Given information:
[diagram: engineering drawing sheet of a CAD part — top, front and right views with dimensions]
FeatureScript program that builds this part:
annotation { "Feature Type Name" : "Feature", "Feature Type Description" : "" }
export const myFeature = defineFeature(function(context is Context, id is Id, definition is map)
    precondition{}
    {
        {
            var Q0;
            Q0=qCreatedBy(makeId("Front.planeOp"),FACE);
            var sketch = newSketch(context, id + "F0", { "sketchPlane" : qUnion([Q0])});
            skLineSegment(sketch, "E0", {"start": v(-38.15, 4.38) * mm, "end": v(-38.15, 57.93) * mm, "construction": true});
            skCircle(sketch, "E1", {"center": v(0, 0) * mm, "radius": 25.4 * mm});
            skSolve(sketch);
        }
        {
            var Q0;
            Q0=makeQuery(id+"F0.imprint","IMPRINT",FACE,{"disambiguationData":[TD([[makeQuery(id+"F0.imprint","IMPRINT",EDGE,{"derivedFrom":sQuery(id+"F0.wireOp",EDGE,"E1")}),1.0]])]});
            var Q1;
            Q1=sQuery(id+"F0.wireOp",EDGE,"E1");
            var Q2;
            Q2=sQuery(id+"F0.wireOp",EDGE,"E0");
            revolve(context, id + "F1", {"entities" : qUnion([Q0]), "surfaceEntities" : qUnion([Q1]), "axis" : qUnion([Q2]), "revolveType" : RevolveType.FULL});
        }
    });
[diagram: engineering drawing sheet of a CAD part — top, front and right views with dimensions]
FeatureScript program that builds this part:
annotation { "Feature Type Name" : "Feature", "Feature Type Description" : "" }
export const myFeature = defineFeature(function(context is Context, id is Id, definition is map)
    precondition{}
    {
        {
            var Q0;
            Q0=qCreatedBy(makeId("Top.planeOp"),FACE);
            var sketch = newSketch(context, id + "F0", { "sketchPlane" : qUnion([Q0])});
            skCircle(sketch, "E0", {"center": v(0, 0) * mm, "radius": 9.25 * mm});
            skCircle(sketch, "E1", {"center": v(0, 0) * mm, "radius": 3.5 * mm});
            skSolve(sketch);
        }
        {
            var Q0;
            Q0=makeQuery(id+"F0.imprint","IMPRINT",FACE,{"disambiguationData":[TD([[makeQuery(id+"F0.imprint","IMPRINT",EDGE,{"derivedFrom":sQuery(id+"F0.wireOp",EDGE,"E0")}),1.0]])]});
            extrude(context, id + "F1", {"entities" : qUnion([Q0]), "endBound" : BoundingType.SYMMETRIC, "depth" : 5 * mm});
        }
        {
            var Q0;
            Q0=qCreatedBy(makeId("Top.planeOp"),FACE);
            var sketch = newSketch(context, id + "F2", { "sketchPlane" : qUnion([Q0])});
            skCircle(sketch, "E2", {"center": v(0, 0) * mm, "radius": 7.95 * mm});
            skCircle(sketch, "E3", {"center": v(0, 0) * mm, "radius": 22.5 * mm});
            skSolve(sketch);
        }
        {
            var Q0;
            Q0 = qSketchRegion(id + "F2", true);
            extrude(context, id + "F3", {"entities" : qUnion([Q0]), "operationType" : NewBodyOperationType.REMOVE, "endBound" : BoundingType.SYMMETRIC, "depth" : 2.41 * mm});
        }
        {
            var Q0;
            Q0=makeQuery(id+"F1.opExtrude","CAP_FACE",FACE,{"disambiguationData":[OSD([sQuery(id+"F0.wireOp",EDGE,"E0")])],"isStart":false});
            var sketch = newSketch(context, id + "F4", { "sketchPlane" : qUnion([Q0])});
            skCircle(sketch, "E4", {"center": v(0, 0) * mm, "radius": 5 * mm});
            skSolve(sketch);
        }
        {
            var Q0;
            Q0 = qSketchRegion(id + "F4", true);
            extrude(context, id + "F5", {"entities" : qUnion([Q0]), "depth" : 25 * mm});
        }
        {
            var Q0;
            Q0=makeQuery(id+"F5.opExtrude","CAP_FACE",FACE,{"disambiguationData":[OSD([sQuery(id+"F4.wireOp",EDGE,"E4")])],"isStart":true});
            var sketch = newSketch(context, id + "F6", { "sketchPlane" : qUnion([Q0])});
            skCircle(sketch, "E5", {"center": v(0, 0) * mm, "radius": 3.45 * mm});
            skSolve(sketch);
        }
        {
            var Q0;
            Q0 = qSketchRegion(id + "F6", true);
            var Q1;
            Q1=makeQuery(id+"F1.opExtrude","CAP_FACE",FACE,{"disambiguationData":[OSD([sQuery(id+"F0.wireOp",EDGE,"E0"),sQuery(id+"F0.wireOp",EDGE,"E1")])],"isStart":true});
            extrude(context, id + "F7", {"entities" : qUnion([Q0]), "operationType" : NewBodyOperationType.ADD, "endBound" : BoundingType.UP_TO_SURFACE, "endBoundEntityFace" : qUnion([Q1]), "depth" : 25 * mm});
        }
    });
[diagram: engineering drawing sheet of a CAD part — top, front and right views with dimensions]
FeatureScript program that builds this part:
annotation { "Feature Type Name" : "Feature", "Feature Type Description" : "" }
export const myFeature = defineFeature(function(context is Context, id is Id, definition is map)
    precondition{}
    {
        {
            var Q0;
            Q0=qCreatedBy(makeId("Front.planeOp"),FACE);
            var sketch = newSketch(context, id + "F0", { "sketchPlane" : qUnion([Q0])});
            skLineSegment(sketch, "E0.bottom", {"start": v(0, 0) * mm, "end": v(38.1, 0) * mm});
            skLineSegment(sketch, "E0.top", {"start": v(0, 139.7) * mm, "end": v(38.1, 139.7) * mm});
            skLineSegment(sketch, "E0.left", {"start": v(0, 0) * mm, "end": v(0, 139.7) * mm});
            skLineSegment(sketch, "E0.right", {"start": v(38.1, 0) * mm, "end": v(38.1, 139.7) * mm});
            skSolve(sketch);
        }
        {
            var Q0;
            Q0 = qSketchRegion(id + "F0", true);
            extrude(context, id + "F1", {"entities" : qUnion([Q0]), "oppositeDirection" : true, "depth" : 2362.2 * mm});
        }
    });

What is expected:
Copy every line of the items above that contains the string "makeQuery", treating uppercase and lowercase letters as different.

Output below:
            Q0=makeQuery(id+"F0.imprint","IMPRINT",FACE,{"disambiguationData":[TD([[makeQuery(id+"F0.imprint","IMPRINT",EDGE,{"derivedFrom":sQuery(id+"F0.wireOp",EDGE,"E1")}),1.0]])]});
            Q0=makeQuery(id+"F0.imprint","IMPRINT",FACE,{"disambiguationData":[TD([[makeQuery(id+"F0.imprint","IMPRINT",EDGE,{"derivedFrom":sQuery(id+"F0.wireOp",EDGE,"E0")}),1.0]])]});
            Q0=makeQuery(id+"F1.opExtrude","CAP_FACE",FACE,{"disambiguationData":[OSD([sQuery(id+"F0.wireOp",EDGE,"E0")])],"isStart":false});
            Q0=makeQuery(id+"F5.opExtrude","CAP_FACE",FACE,{"disambiguationData":[OSD([sQuery(id+"F4.wireOp",EDGE,"E4")])],"isStart":true});
            Q1=makeQuery(id+"F1.opExtrude","CAP_FACE",FACE,{"disambiguationData":[OSD([sQuery(id+"F0.wireOp",EDGE,"E0"),sQuery(id+"F0.wireOp",EDGE,"E1")])],"isStart":true});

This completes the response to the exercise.